Dive Brief:
- Bloomin’ Brands will dramatically slow down its U.S. restaurant openings as it focuses on a combination of corporate restructuring, operational simplification and a brand turnaround at Outback Steakhouse, executives said on the company’s Q4 earnings call.
- Following major layoffs in the last week, Bloomin’ is working to decentralize some of its corporate support and increase flexibility by transferring some decision making to the brand level.
- Bloomin’ projects it will build 18 to 20 company-owned restaurants and about 30 franchised restaurants in 2025, but this rate will slow down dramatically by 2026. This drawdown will free up about $40 million for remodels, Chief Financial Officer Michael Healy said on the earnings call.
Dive Insight:
All of Bloomin’s brands, with the exception of Fleming’s Prime Steakhouse, saw declines in same-store sales, according to the company’s earnings release. These sales troubles have prompted Bloomin’ to embrace a set of interlocking priorities for remaking its brands before committing to new unit growth.
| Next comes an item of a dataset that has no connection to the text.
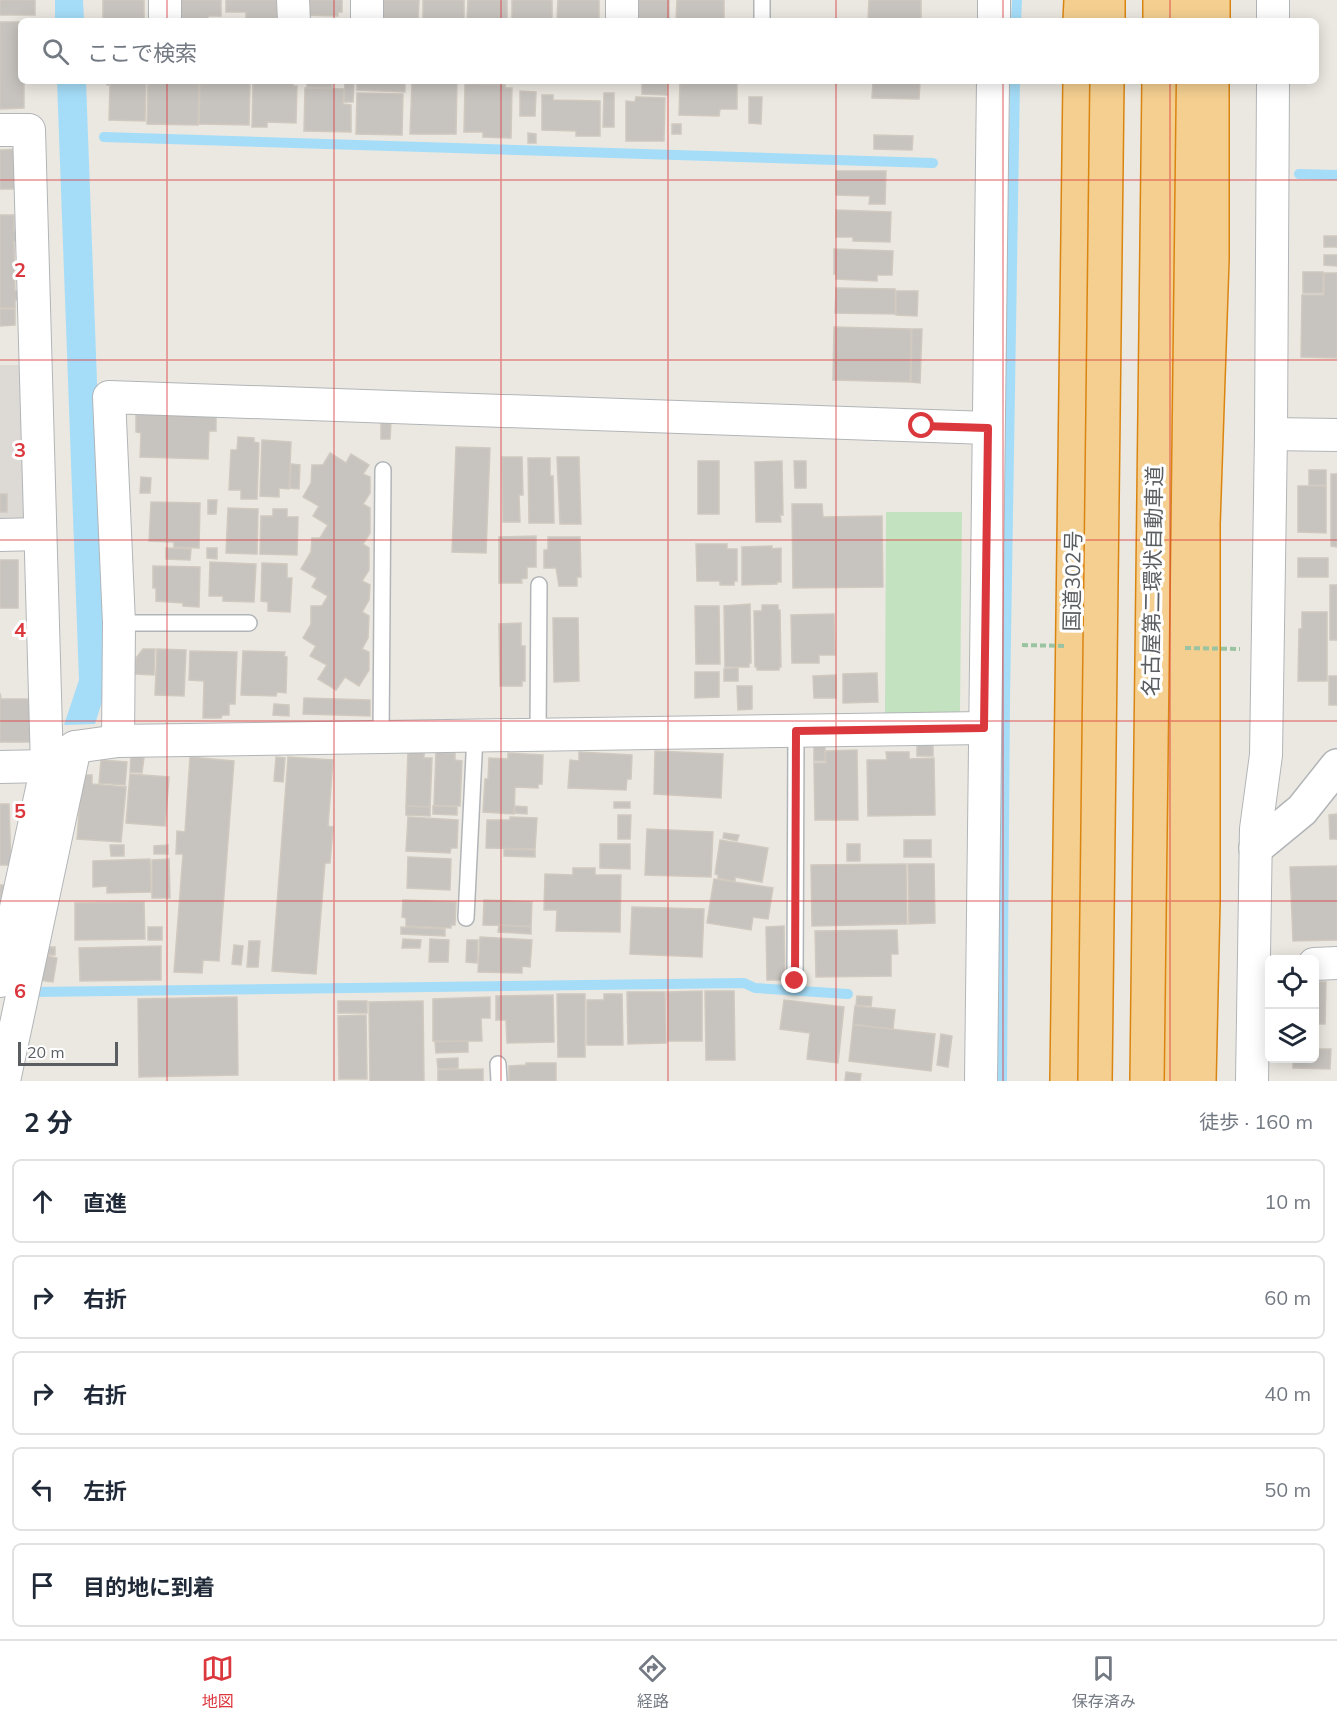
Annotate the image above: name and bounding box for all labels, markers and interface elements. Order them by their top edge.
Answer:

Outback Steakhouse's U.S. sames-store sales from Q1 2023 to Q4 2024
“Particularly for Outback, we need to focus on getting the guest experience right before we earn the right to grow units,” Healy said. In Q4, Outback’s comp sales fell 1.8%. By contrast, comparable sales fell at Carrabba’s Italian Grill by 0.9% and at Bonefish Grill by 1.5%, but Fleming’s saw a 3% increase.
At Outback, Bloomin’ is working to test in-store changes and how they can impact traffic, guest intent to return, employee engagement and profitability. These started at a single pilot location used as a lab, with 14 restaurants testing various changes by the end of February, said CEO Michael Spanos, who joined the chain from Delta last year.
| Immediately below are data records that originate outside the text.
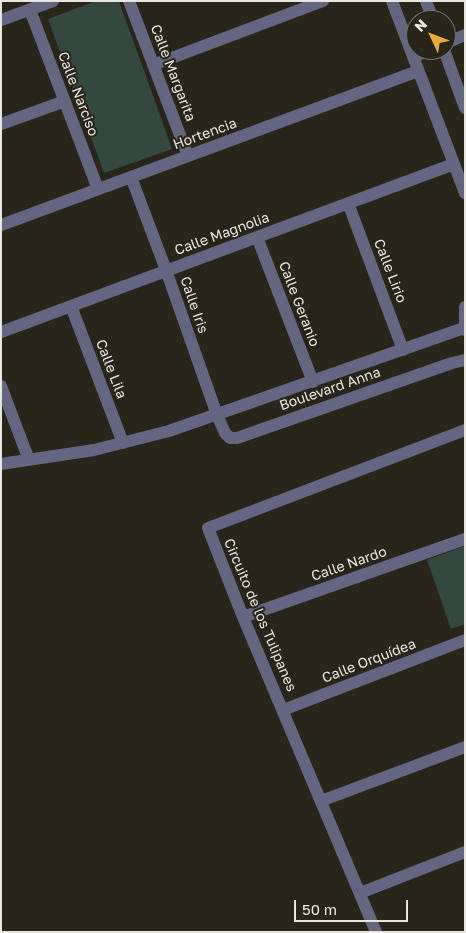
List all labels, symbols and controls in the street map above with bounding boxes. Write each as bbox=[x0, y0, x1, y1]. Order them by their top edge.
north arrow bbox=[406, 10, 456, 60]
text: N bbox=[411, 15, 430, 35]
street label: Calle Margarita bbox=[147, 22, 199, 124]
street label: Calle Narciso bbox=[54, 49, 102, 139]
street label: Hortencia bbox=[171, 115, 239, 153]
street label: Calle Magnolia bbox=[172, 209, 272, 259]
street label: Calle Lirio bbox=[370, 237, 410, 305]
street label: Calle Geranio bbox=[275, 259, 323, 349]
street label: Calle Iris bbox=[176, 274, 212, 336]
street label: Calle Lila bbox=[92, 337, 130, 401]
street label: Boulevard Anna bbox=[277, 364, 383, 414]
street label: Circuito de los Tulipanes bbox=[220, 536, 300, 694]
street label: Calle Nardo bbox=[309, 543, 389, 585]
street label: Calle Orquídea bbox=[320, 635, 418, 687]
scale bar bbox=[296, 890, 410, 922]
text: 50 m bbox=[302, 900, 337, 918]

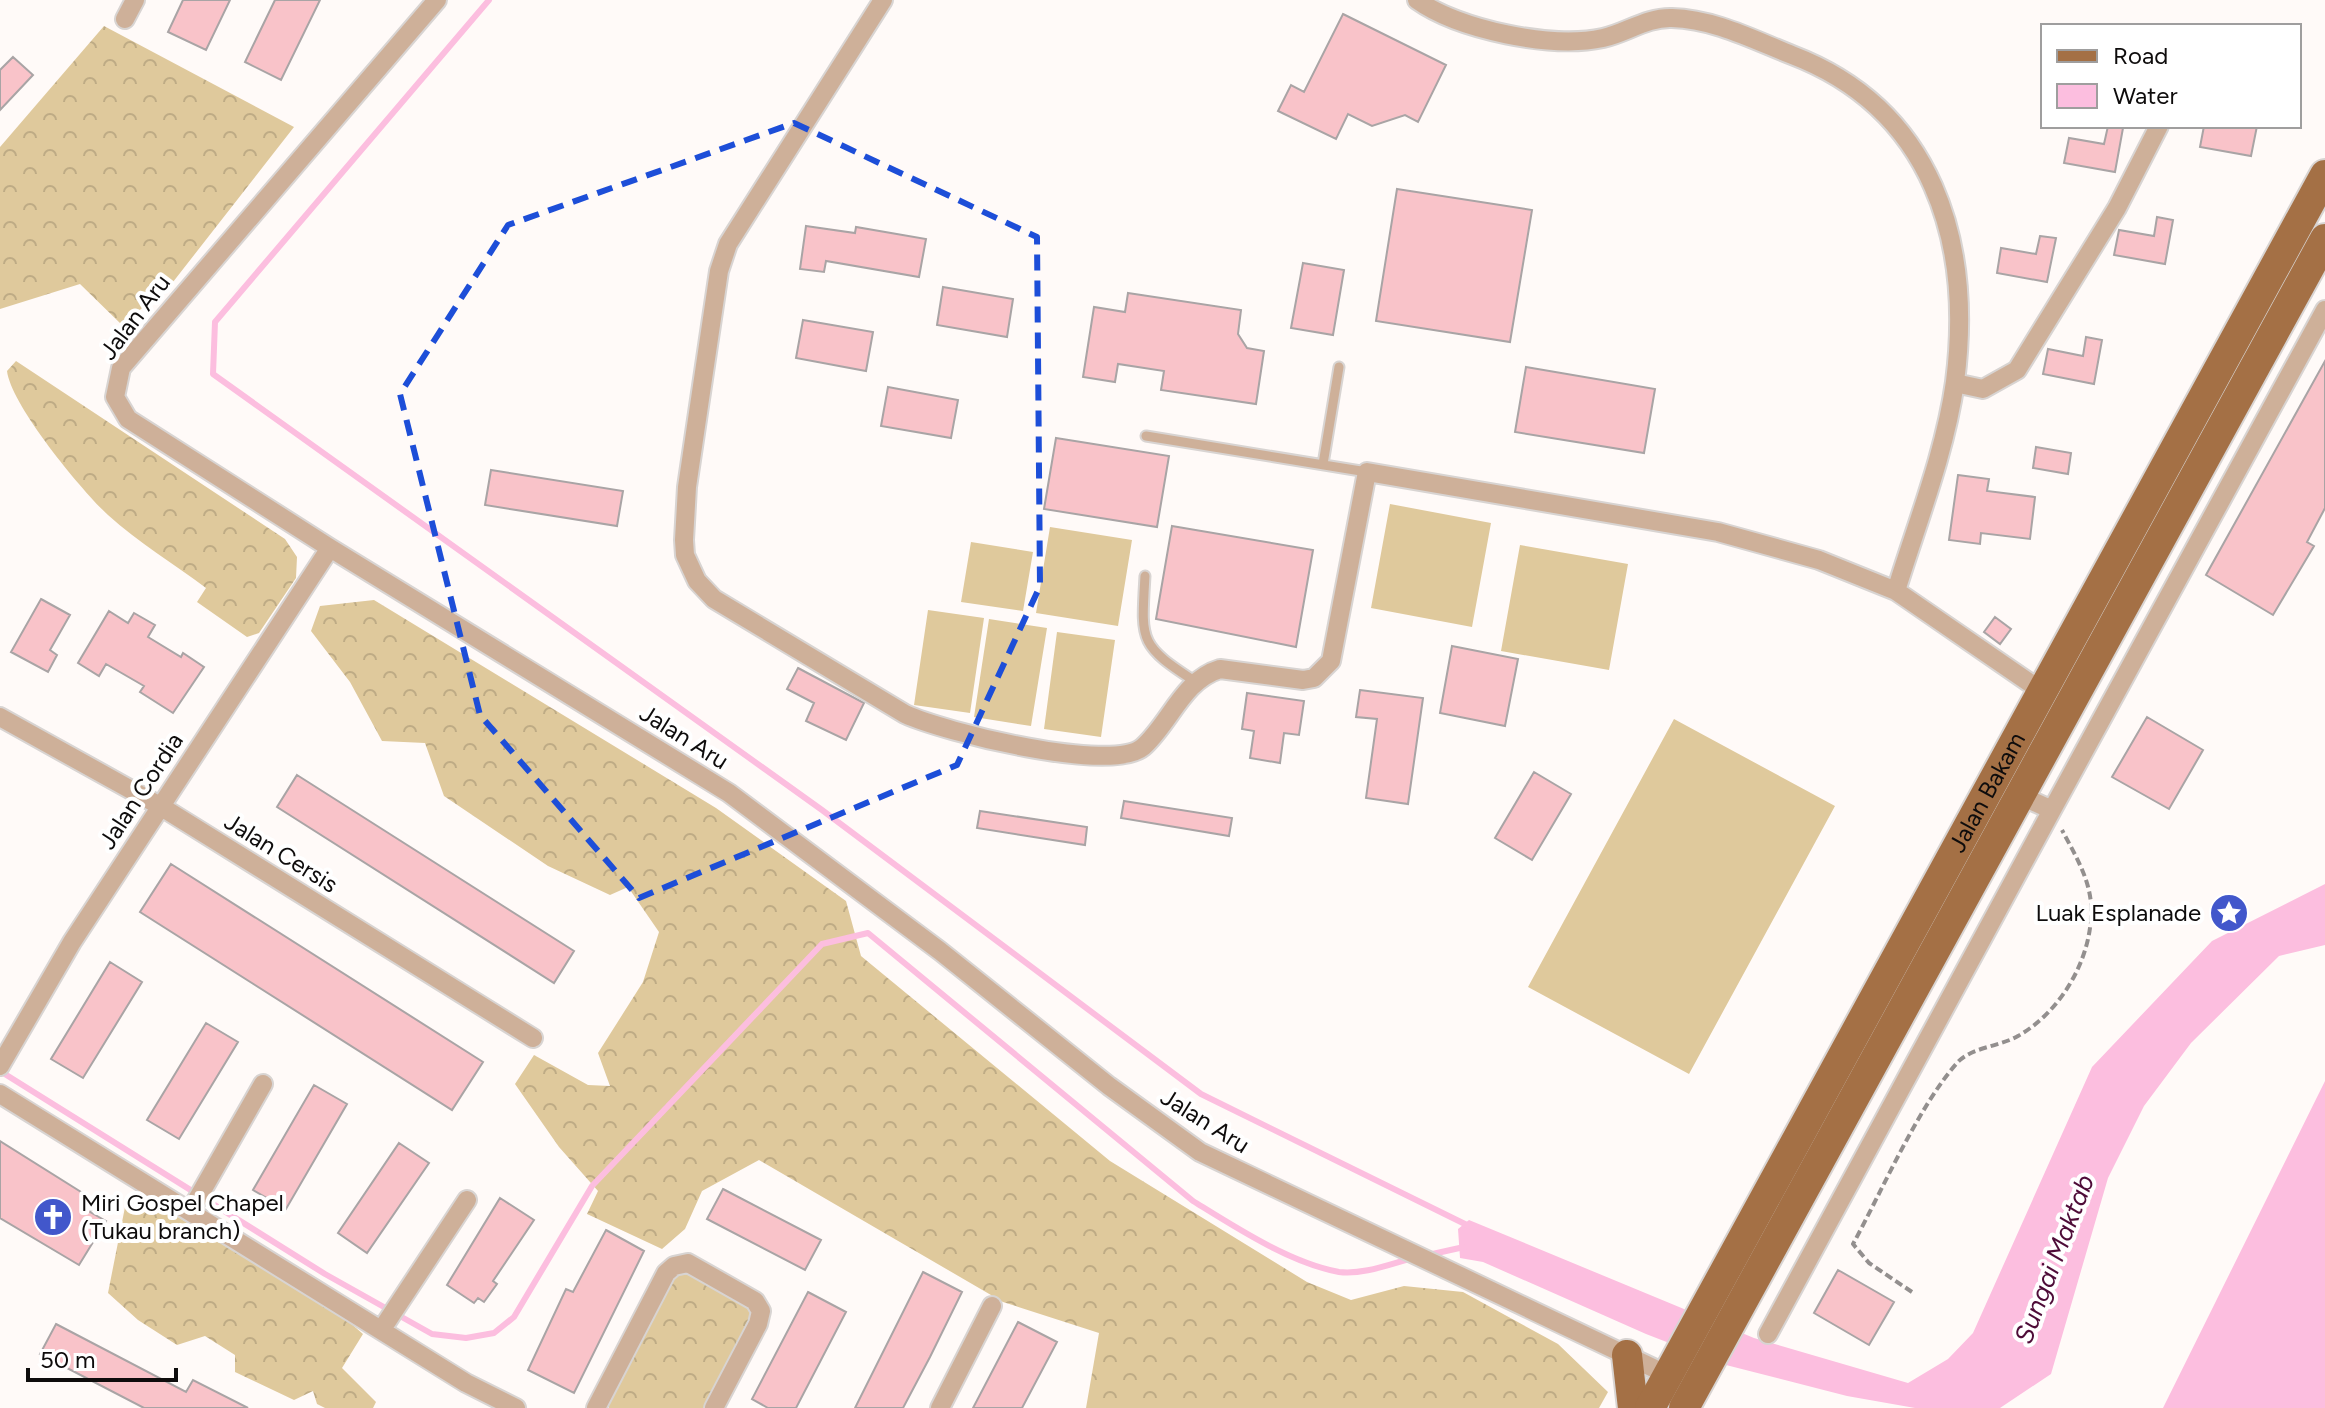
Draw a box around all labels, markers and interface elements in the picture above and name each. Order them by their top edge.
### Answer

Likely the largest change Spanos announced was that shift from growth to remodeling. Bloomin’ is evaluating the repair and maintenance of its restaurants before “remodel activity will begin in earnest in the latter half of this year,” he said.
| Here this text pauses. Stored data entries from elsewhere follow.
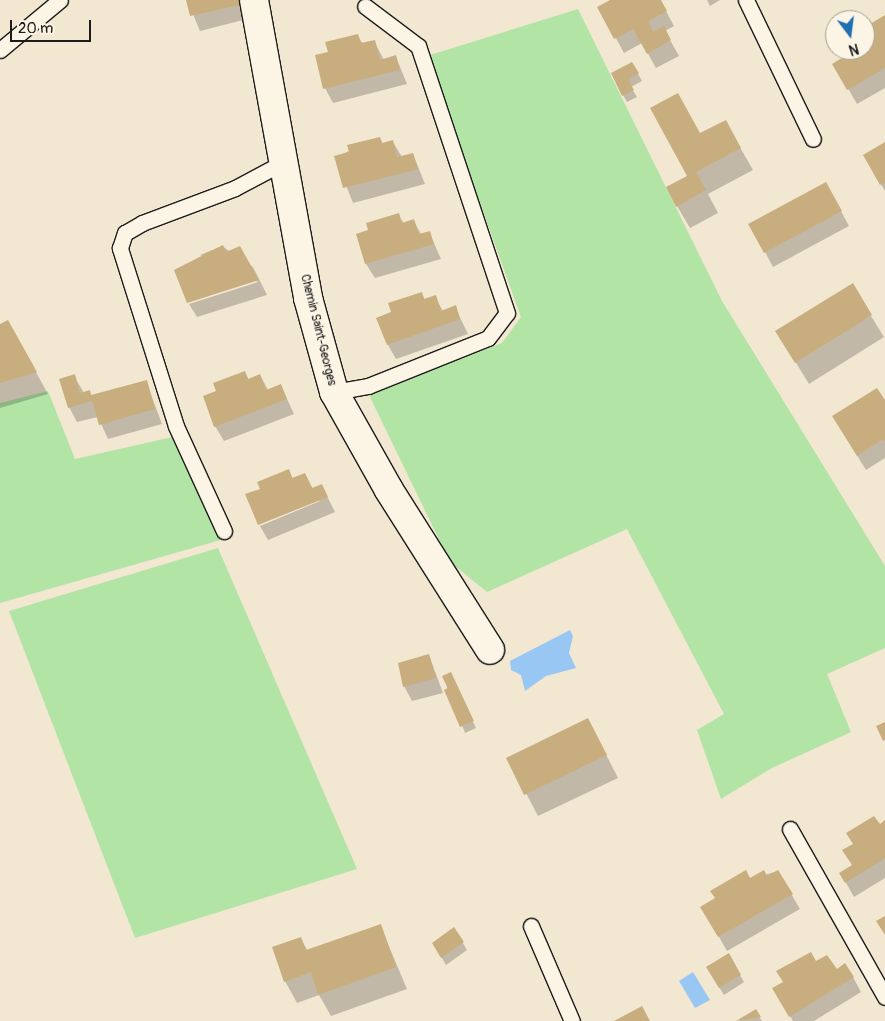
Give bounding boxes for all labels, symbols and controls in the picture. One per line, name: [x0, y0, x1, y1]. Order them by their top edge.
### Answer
scale bar: [12, 10, 94, 42]
north arrow: [825, 10, 875, 60]
text: 20 m: [18, 19, 53, 38]
text: N: [847, 40, 861, 58]
street label: Chemin Saint-Georges: [297, 273, 339, 387]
In addition to its focus on Outback, Bloomin’ made several changes at the corporate level, including laying off 100 corporate support workers last week.
Those job cuts will make Bloomin’ “a more operation-centric and simple organization at our restaurant support center,” Spanos said.
The cuts removed layers from the organizational structure and devolved power to brand presidents. Before these changes, Bloomin’s marketing, training, culinary, off-premise and domestic franchisee leadership were all centralized. Now, the company’s individual brands are responsible for these functions, Spanos said.
Cuts extend from the restaurant support center to the menu.
“We need to make fewer items, but make those much better. We are reducing our menu items in all brands, by 10% to 20%, in 2025,” Spanos said. In particular, Bloomin’ is targeting low-volume, low-satisfaction items and dishes that require significant prep labor for removal.
Across the board, Bloomin’ is retreating from its current promotional strategies, which rely on the addition of new menu items every 10 to 12 weeks, Spanos said, in favor of a consistent emphasis on value. Strong value messaging has worked well for Bloomin’s competitor, Chili’s, which saw stellar same-store sales growth in 2024 based on marketing that emphasized its portions and price-competitiveness with QSR.